### Your objective
Your task is to return all of the entries below exactly, leaving out each picture.
·····
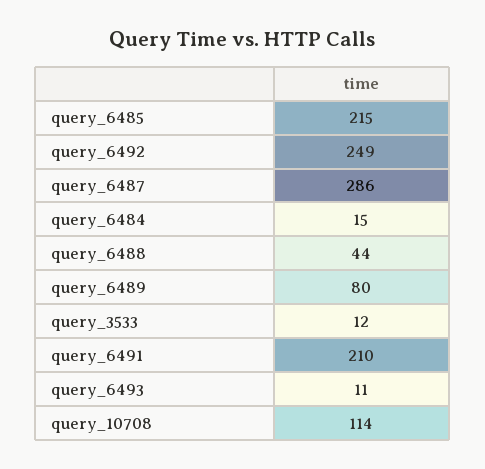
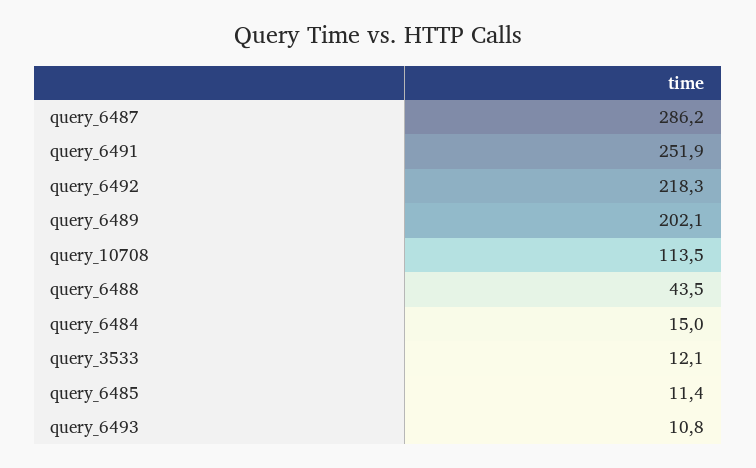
query_6485: 215 -> 11.4
query_6492: 249 -> 218.3
query_6489: 80 -> 202.1
query_6491: 210 -> 251.9

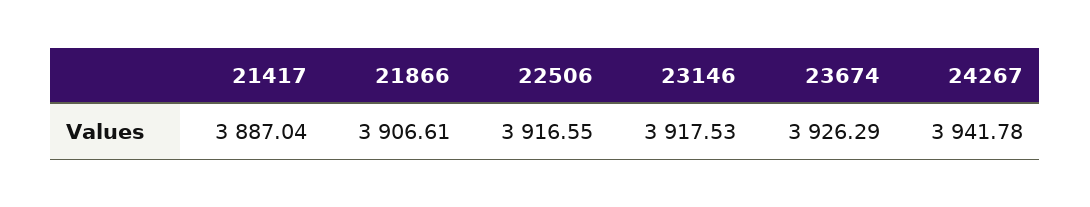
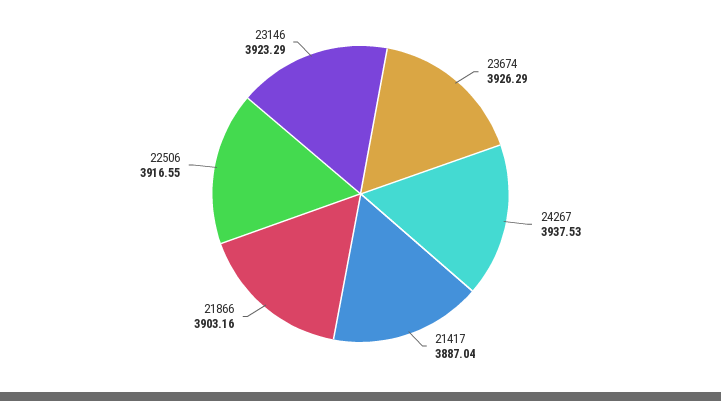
21866: 3906.61 -> 3903.16
23146: 3917.53 -> 3923.29
24267: 3941.78 -> 3937.53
·····
### Response to the task
query_6485: 215 -> 11.4
query_6492: 249 -> 218.3
query_6489: 80 -> 202.1
query_6491: 210 -> 251.9

21866: 3906.61 -> 3903.16
23146: 3917.53 -> 3923.29
24267: 3941.78 -> 3937.53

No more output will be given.